To do »
1. Using the Touken Ranbu film article, state whether each statement agrees with it. Answer yes or no and quote the deciding words. (a) The film was released in Japan on January 18, 2019. (b) The film was written by Saiji Yakumo. (c) The film runs 120 minutes.
2. Select every line of the records that contains the string "shortInstrumentName", matching case exactly.

Page excerpt »

——————

- Theatrical release poster
- Kanji: 映画刀剣乱舞-継承-
- Revised Hepburn: Eiga Tōken Ranbu -Keishō-
- Directed by: Saiji Yakumo
- Written by: Yasuko Kobayashi
- Based on: Touken Ranbu by DMM Games and Nitroplus
- Produced by: Takeshi Date
- Starring: Hiroki Suzuki; Yoshihiko Aramaki; Ryō Kitamura; Masanari Wada; Hiroaki Iwanaga; Sadamoto Fuma; Norito Yashima; Koji Yamamoto;
- Cinematography: Takeshi Tsuji; Eiji Mukoyama;
- Edited by: Akira Takeda
- Music by: Takanori Nishikawa; Tomoyasu Hotei;
- Production company: Tohokushinsha Film;
- Distributed by: Toho;
- Release date: January 18, 2019;
- Running time: 105 minutes
- Country: Japan
- Language: Japanese

= Touken Ranbu (film) =

Touken Ranbu: The Movie (映画刀剣乱舞-継承-, Eiga Tōken Ranbu -Keishō-) is a 2019 Japanese fantasy film adaptation of a video game series of the same name. The cast from Stage: Touken Ranbu reprise their roles in the film. Distributed by Toho and Universal Pictures, the film was directed by Saiji Yakumo and written by Yasuko Kobayashi, and was released in Japan on January 18, 2019. The theme song of the film is "UNBROKEN" by Takanori Nishikawa feat. Tomoyasu Hotei.

——————

Record list »

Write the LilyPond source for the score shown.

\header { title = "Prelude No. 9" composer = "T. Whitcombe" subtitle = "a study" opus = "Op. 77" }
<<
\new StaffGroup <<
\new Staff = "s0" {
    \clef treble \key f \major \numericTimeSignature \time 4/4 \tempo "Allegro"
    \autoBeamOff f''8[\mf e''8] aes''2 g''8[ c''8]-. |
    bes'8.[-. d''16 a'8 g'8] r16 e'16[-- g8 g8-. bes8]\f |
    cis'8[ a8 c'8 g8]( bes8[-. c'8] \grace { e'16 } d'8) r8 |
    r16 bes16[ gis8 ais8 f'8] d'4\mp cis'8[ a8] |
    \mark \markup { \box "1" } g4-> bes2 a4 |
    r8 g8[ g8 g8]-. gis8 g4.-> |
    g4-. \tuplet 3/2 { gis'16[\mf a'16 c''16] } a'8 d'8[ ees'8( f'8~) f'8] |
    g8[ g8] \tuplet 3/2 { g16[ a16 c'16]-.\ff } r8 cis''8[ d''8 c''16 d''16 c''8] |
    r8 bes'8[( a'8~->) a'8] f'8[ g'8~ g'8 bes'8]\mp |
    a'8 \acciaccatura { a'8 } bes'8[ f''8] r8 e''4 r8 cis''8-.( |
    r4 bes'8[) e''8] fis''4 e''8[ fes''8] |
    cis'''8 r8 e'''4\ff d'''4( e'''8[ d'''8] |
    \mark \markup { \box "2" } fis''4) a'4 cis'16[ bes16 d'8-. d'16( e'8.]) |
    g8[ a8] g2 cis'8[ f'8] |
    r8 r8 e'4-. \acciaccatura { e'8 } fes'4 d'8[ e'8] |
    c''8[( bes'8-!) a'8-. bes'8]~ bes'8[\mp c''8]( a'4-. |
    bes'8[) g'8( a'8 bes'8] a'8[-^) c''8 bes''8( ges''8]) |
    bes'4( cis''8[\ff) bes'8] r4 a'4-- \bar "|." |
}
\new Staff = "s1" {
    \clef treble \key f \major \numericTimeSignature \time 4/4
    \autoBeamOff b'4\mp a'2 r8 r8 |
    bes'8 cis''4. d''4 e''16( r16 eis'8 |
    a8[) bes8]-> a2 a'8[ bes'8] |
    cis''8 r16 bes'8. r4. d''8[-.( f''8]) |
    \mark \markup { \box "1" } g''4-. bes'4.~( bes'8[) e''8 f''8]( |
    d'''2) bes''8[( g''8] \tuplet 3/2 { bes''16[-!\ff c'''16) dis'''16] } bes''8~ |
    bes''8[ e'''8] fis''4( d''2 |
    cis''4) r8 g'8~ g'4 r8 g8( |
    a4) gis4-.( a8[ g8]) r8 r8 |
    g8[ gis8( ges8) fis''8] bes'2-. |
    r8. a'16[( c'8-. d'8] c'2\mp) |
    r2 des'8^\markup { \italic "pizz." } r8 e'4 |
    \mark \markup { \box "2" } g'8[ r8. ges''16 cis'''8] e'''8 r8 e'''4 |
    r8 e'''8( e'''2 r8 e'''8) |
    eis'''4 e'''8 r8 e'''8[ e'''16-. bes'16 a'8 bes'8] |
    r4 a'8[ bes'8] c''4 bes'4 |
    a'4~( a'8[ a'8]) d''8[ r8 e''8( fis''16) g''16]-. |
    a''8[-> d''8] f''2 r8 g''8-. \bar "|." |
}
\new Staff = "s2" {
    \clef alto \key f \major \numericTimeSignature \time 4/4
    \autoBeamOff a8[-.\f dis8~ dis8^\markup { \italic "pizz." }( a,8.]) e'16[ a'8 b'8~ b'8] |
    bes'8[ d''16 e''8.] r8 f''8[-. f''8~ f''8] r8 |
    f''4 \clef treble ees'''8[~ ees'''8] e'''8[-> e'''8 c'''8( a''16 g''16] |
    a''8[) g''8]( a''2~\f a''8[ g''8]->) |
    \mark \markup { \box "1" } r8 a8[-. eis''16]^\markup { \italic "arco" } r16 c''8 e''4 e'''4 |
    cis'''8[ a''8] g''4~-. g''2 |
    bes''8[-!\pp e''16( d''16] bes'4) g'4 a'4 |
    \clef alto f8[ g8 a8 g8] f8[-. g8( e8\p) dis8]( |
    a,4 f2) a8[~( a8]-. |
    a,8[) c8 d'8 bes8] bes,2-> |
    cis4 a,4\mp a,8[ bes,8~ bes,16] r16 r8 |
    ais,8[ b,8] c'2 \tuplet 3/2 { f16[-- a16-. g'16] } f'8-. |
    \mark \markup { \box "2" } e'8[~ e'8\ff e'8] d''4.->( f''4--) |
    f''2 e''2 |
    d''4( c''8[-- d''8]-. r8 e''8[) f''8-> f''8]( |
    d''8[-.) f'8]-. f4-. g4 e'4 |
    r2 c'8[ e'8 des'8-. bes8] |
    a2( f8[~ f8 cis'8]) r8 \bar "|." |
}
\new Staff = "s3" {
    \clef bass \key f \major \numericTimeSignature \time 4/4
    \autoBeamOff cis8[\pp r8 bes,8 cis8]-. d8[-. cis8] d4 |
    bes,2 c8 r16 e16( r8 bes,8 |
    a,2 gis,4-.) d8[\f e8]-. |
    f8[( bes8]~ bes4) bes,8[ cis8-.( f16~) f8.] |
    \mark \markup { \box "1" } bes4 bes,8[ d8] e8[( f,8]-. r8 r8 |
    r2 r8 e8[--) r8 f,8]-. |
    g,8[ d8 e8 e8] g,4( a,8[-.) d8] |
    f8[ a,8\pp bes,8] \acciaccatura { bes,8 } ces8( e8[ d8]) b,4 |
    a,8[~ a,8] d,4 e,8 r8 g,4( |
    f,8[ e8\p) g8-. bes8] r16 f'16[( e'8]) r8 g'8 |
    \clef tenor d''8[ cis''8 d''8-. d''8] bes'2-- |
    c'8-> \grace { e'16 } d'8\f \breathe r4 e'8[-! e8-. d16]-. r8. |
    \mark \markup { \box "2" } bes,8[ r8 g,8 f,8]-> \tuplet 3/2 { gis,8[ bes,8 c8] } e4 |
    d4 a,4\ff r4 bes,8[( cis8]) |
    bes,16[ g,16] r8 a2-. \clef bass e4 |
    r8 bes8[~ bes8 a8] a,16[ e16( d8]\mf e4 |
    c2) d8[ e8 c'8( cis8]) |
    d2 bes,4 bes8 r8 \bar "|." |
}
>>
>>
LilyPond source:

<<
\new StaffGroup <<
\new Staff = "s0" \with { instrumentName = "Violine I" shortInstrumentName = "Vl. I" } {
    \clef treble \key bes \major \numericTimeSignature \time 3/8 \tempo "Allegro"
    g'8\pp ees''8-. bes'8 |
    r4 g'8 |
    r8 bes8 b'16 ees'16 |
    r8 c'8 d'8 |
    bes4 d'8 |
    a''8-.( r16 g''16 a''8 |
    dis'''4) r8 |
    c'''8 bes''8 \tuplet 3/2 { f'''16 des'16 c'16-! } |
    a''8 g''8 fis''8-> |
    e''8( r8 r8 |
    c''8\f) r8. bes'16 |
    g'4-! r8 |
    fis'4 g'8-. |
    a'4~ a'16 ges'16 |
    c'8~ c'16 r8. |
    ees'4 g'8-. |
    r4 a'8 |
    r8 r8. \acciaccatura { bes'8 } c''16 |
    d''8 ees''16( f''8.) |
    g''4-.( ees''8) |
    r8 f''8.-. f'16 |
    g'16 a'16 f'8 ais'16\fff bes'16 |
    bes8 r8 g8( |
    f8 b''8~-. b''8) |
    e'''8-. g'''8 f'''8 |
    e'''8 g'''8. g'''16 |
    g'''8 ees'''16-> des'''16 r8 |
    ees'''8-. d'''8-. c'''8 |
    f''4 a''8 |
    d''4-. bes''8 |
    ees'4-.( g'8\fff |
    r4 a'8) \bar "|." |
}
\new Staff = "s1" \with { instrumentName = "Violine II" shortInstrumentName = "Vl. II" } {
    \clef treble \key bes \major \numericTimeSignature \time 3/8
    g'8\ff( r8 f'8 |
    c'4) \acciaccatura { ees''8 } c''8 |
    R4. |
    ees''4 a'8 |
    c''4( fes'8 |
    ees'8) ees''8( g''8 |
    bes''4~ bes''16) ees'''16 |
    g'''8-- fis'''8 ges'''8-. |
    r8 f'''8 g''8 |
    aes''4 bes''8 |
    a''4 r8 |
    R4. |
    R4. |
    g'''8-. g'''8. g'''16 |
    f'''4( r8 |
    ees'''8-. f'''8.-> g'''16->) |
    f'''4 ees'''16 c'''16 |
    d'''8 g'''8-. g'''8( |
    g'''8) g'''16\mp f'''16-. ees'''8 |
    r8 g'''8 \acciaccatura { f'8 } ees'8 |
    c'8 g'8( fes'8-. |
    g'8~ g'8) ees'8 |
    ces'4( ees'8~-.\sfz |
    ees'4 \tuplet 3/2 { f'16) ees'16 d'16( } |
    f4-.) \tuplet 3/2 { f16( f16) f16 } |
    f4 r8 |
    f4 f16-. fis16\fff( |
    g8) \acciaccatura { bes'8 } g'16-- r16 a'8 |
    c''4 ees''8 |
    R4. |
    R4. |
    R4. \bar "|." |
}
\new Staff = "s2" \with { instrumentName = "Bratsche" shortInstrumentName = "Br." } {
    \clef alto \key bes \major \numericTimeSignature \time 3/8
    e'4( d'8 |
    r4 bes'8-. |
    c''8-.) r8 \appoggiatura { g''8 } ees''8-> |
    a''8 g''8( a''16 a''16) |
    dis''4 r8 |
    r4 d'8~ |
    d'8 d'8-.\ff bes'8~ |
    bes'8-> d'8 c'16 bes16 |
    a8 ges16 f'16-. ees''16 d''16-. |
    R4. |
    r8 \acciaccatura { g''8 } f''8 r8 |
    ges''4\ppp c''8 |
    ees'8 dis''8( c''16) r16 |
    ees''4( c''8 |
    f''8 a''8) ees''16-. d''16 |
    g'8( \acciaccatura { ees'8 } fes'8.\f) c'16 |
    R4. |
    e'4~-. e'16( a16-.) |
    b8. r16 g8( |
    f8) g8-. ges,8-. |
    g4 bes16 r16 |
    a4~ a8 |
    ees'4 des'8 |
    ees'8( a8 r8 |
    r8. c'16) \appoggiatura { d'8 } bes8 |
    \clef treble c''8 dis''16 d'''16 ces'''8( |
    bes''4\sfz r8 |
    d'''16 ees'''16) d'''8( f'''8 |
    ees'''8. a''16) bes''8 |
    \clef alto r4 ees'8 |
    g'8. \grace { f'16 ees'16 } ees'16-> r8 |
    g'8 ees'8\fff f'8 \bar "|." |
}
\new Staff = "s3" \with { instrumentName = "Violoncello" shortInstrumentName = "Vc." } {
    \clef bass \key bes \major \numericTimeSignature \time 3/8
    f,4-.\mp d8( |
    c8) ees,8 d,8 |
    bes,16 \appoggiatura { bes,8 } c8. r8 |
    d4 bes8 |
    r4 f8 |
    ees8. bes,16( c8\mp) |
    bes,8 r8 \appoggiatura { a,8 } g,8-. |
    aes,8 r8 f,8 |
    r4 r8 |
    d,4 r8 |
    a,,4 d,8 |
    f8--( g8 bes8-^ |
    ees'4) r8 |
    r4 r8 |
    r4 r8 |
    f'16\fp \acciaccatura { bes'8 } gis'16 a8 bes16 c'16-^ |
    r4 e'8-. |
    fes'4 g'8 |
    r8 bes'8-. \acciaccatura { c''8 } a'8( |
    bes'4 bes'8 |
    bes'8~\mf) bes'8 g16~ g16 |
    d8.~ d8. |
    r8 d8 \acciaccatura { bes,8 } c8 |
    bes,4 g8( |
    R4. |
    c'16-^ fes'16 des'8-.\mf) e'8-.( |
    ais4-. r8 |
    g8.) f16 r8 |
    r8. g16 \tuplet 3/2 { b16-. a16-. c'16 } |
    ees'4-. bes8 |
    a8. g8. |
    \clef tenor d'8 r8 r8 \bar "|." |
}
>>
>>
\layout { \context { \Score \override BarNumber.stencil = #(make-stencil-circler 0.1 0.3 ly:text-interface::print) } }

——————

Replies »
1.
(a) Yes: "was released in Japan on January 18, 2019"
(b) No: "written by Yasuko Kobayashi"
(c) No: "Running time: 105 minutes"

2.
\new Staff = "s0" \with { instrumentName = "Violine I" shortInstrumentName = "Vl. I" } {
\new Staff = "s1" \with { instrumentName = "Violine II" shortInstrumentName = "Vl. II" } {
\new Staff = "s2" \with { instrumentName = "Bratsche" shortInstrumentName = "Br." } {
\new Staff = "s3" \with { instrumentName = "Violoncello" shortInstrumentName = "Vc." } {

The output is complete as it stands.